**Work instructions:** Reproduce, character for character, the lines that open with the line containing "Every image gets" and close with the line containing "0.026963, 0.593115, 0.203483]]", including both of those lines. Leave the pictures out.

── Exercise materials ──

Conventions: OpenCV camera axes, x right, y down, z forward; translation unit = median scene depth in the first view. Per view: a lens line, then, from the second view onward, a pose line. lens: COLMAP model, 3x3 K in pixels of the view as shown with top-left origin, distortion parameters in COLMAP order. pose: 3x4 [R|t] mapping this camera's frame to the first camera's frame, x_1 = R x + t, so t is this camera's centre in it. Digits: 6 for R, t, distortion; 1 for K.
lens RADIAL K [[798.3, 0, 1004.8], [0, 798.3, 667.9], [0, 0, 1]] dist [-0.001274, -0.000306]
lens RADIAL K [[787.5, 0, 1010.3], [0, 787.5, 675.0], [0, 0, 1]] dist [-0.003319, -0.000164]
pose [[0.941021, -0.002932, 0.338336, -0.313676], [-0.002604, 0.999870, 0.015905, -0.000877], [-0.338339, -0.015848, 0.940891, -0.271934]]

───
── Exercise materials ──

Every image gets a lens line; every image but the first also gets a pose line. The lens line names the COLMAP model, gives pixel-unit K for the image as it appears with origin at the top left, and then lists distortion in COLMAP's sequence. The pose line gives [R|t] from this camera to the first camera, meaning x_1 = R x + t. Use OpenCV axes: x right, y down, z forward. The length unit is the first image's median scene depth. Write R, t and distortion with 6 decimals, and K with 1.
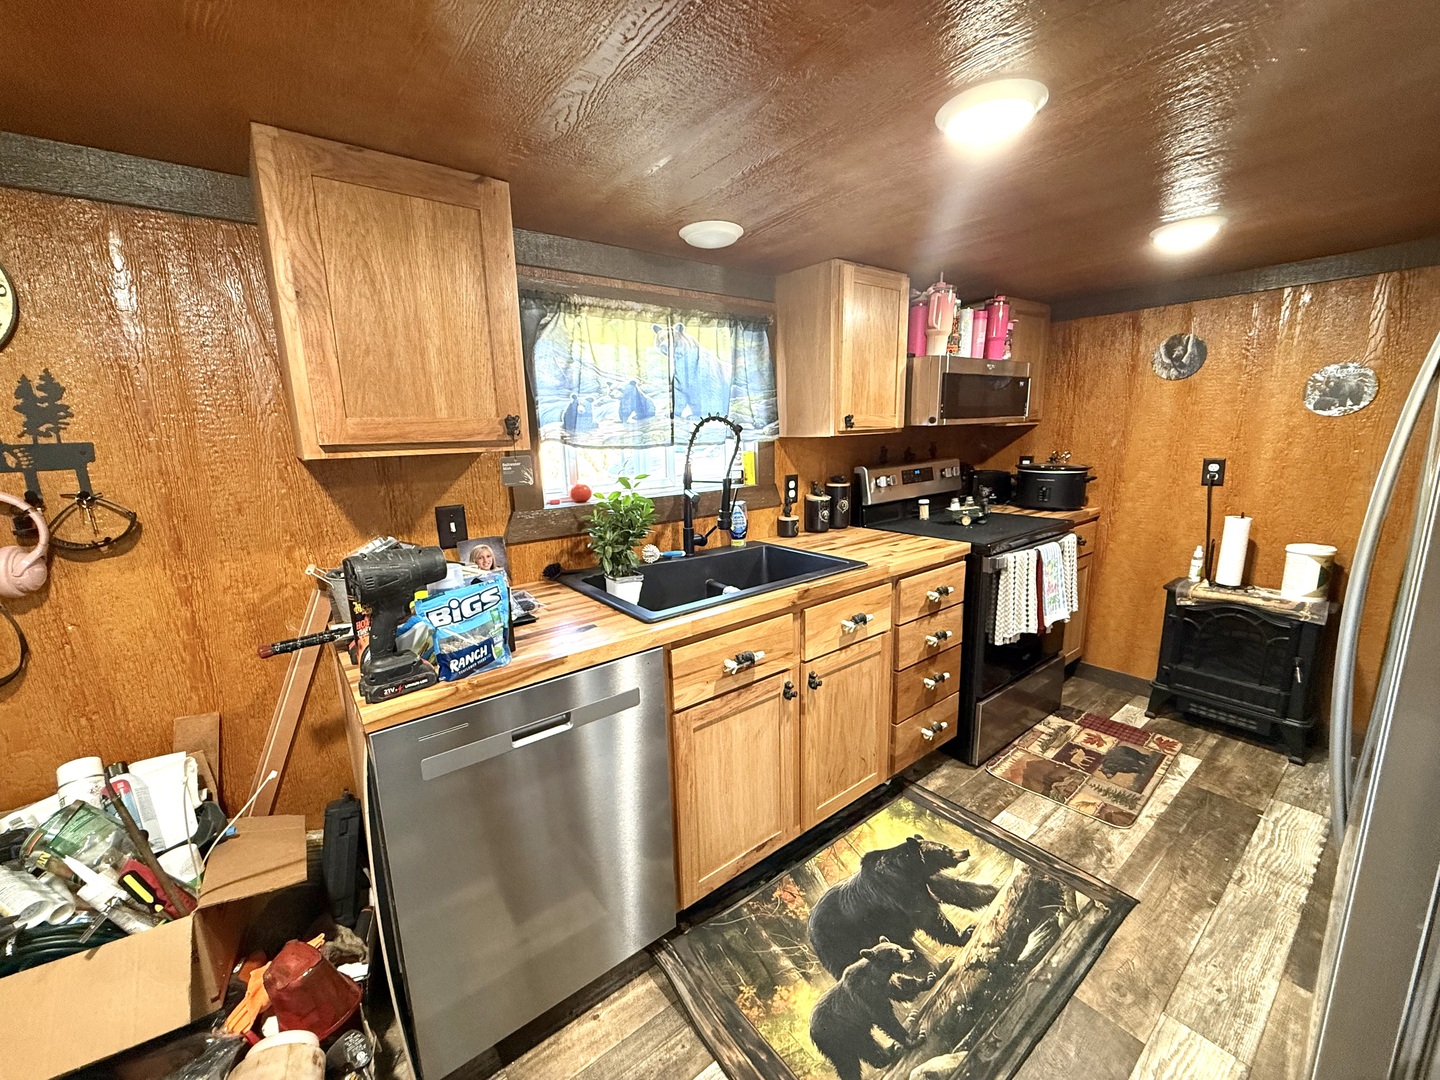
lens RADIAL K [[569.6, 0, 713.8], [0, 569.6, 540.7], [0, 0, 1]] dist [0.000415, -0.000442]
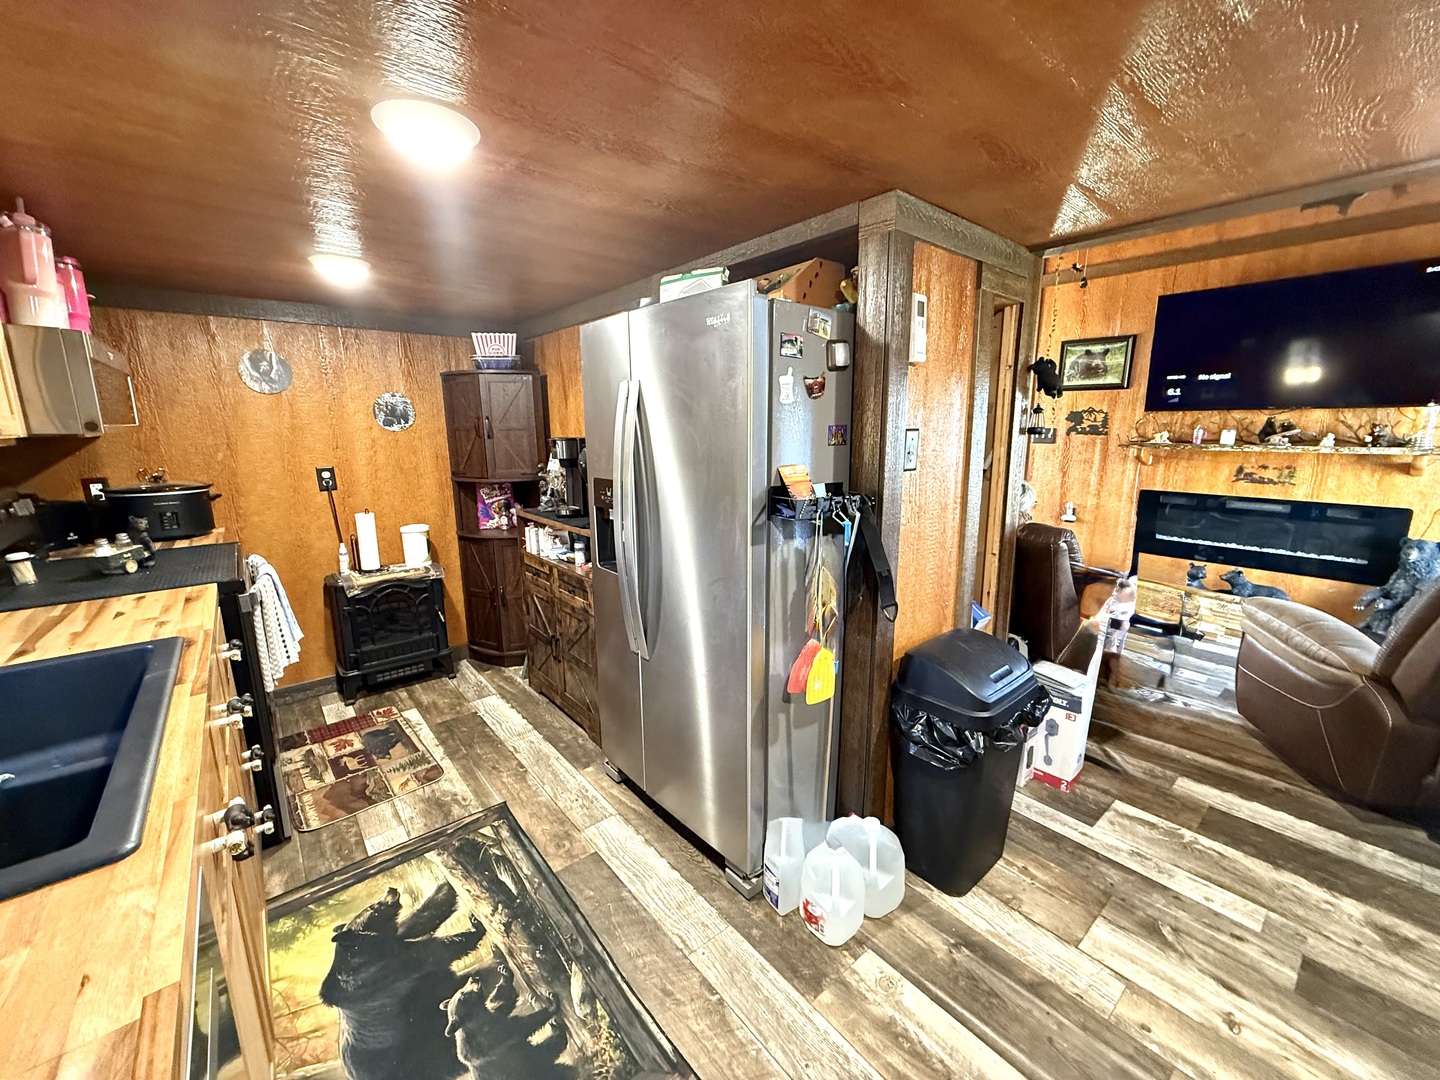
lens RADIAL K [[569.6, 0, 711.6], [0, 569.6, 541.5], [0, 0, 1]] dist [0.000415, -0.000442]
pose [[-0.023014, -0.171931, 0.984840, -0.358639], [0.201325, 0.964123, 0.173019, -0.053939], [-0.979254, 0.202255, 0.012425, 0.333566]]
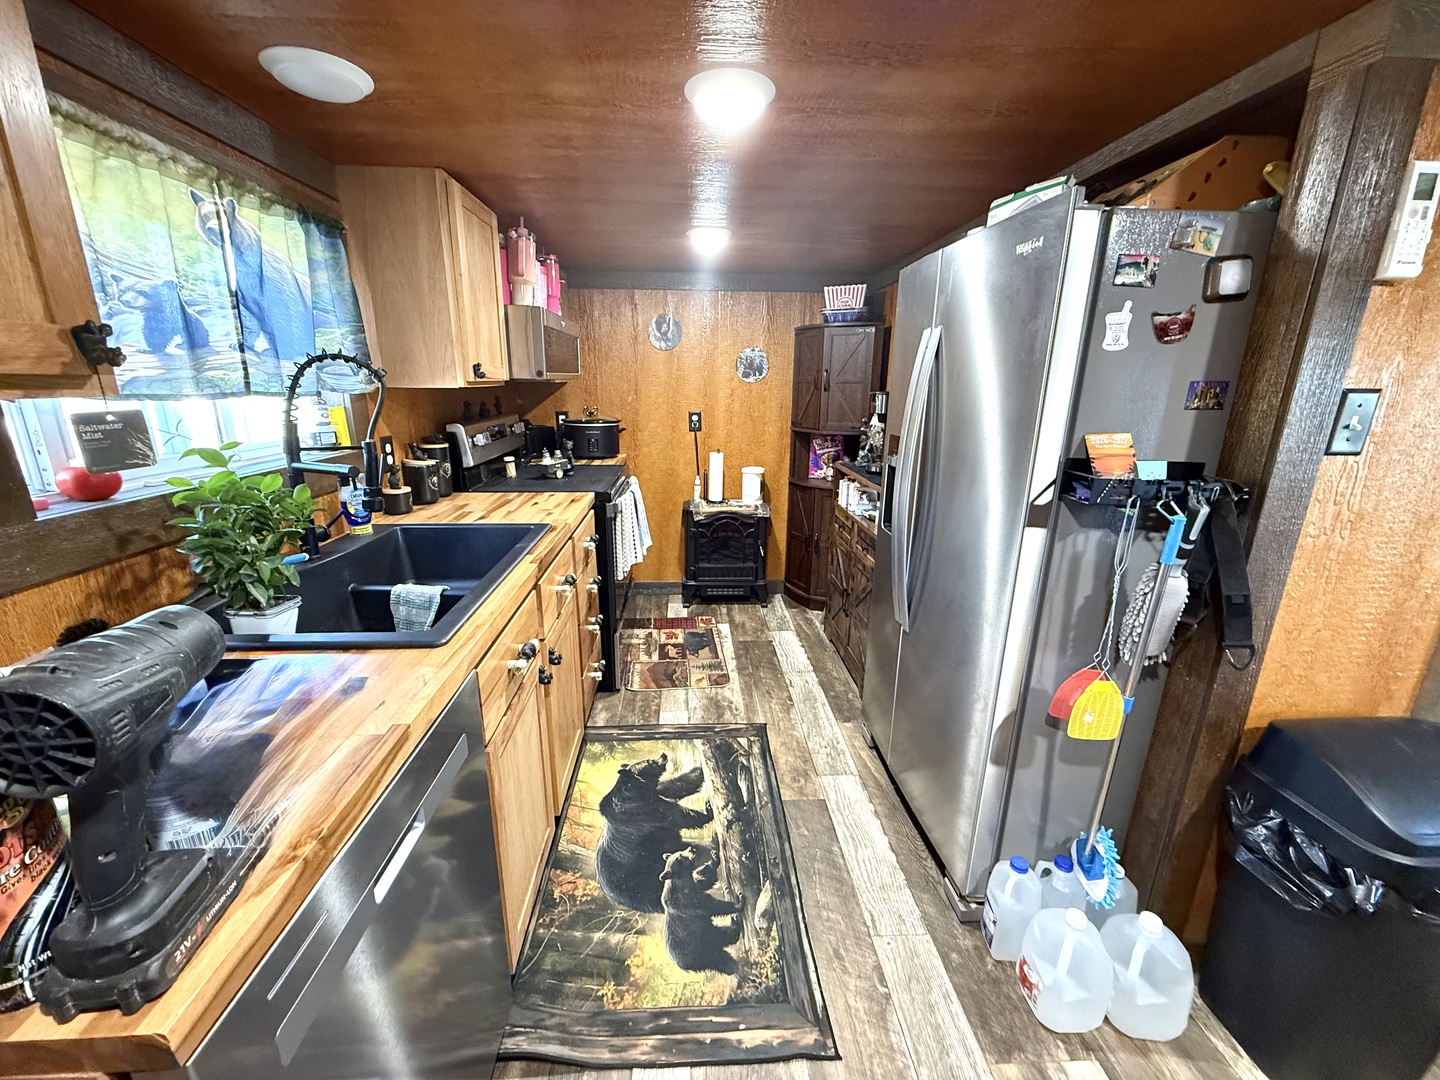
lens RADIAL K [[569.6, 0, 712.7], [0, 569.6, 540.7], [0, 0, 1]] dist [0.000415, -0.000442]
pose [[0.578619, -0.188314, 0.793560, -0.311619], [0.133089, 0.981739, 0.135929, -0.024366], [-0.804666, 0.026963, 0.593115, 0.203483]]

───
── Exercise materials ──

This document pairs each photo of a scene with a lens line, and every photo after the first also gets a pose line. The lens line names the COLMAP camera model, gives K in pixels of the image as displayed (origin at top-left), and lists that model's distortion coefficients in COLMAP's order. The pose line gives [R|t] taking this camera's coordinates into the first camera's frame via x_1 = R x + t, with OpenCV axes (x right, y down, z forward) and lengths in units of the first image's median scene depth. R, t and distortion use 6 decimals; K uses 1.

───

**Written answer:**
Every image gets a lens line; every image but the first also gets a pose line. The lens line names the COLMAP model, gives pixel-unit K for the image as it appears with origin at the top left, and then lists distortion in COLMAP's sequence. The pose line gives [R|t] from this camera to the first camera, meaning x_1 = R x + t. Use OpenCV axes: x right, y down, z forward. The length unit is the first image's median scene depth. Write R, t and distortion with 6 decimals, and K with 1.
lens RADIAL K [[569.6, 0, 713.8], [0, 569.6, 540.7], [0, 0, 1]] dist [0.000415, -0.000442]
lens RADIAL K [[569.6, 0, 711.6], [0, 569.6, 541.5], [0, 0, 1]] dist [0.000415, -0.000442]
pose [[-0.023014, -0.171931, 0.984840, -0.358639], [0.201325, 0.964123, 0.173019, -0.053939], [-0.979254, 0.202255, 0.012425, 0.333566]]
lens RADIAL K [[569.6, 0, 712.7], [0, 569.6, 540.7], [0, 0, 1]] dist [0.000415, -0.000442]
pose [[0.578619, -0.188314, 0.793560, -0.311619], [0.133089, 0.981739, 0.135929, -0.024366], [-0.804666, 0.026963, 0.593115, 0.203483]]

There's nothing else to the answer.